Interviewee 5, Fashion Designer

f. Lack of unity in sustainability attitude Consumers play a role in shifting the fashion industry toward a more sustainable operation, however, the reality of how strong the consumers effect is, depends on how consistently consumers as a group act toward their fashion consumption choices. However, there are many types of consumers, and their consumption habits are different from one to another.

What makes them (the consumers) not strong enough is that consumers are very heterogeneous, like you have athlete consumers, you have poor consumers, highly educated consumers, not very highly educated consumers, motivated consumers, less motivated consumers. So, consumers are not a unify mass by any means. So that is part of the problem in many ways that by all indicators, consumers will not be unified in their demands.”

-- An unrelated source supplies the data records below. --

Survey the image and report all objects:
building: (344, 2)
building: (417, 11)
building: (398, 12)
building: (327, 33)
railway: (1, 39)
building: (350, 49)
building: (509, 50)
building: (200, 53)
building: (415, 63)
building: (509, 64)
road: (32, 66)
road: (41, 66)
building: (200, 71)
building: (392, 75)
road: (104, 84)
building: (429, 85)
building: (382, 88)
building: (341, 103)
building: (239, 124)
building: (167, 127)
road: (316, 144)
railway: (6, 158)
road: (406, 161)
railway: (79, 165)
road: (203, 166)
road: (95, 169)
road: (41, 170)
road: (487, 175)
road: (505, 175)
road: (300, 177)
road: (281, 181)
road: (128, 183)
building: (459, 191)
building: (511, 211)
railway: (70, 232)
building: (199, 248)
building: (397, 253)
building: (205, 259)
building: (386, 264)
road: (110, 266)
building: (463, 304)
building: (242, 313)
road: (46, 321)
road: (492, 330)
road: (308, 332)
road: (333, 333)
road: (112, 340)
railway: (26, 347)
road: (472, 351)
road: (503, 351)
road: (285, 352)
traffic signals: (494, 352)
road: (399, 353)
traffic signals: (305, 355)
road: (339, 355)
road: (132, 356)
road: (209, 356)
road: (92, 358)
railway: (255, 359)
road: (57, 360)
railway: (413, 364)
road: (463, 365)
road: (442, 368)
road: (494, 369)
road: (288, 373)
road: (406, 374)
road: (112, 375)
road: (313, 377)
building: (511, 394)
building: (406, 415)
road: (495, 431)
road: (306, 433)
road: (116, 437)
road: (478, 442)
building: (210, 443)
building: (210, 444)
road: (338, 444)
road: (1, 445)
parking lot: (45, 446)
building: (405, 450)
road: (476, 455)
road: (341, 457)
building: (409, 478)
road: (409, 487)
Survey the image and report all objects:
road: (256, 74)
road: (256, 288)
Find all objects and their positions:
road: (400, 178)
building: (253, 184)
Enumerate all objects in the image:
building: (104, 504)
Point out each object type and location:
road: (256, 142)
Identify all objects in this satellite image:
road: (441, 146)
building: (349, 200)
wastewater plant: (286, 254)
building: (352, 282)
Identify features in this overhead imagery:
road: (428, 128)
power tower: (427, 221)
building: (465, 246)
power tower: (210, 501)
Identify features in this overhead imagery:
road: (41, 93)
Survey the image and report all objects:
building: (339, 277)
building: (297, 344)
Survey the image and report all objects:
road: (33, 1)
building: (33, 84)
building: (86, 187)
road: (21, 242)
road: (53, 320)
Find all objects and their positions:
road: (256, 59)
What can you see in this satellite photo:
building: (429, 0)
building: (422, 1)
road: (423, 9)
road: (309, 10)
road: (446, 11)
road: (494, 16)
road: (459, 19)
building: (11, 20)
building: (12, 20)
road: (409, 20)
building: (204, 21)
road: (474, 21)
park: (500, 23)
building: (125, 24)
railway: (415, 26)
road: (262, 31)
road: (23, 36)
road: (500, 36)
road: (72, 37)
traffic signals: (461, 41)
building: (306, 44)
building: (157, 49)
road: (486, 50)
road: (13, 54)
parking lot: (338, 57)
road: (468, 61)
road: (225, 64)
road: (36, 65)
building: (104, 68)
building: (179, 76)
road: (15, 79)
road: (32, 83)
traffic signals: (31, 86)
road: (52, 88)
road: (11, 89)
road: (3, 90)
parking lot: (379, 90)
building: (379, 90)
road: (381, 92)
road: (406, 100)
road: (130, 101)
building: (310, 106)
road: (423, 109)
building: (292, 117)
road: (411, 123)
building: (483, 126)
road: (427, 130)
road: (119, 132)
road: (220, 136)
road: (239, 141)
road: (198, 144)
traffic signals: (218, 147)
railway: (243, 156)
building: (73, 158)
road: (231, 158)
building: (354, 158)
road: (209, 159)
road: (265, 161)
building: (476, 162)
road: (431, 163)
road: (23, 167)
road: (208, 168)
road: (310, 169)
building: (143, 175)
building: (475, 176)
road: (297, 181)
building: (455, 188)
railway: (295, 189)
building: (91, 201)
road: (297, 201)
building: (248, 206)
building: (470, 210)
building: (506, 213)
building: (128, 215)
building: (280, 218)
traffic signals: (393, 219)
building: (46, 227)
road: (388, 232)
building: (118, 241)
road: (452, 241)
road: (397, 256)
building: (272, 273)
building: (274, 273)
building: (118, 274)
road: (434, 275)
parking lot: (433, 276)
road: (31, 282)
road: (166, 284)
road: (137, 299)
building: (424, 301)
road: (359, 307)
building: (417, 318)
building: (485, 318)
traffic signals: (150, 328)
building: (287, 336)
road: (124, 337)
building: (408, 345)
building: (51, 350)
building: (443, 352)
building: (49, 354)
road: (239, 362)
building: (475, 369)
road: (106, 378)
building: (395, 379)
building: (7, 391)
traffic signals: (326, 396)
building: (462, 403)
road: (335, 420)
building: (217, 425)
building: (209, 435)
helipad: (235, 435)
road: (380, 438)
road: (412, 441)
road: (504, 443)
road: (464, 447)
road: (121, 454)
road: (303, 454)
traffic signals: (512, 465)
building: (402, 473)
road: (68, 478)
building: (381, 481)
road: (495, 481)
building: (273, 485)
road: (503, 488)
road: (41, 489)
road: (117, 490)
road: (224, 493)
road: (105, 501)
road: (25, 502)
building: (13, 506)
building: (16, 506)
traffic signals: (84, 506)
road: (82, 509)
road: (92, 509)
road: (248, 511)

Interviewee 7, Fashion Industry Researcher In addition, fashion has many issues in the production process in which consumers do not have the power to influence, as such, there is a need for enforcement from regulatory agencies globally.

“Consumers can produce signals, They can create indicators for marketers that these kinds of changes are wanted, but they can't really drive the change. The change has to come from the government, because these kinds of cysts like the problems are so much about the way we produce, for example, our clothes and such. So, these are things those regular consumers have no power over. So, it has to come from the government or like the European Union and such. That's the only way forward, I'm afraid that it's so.”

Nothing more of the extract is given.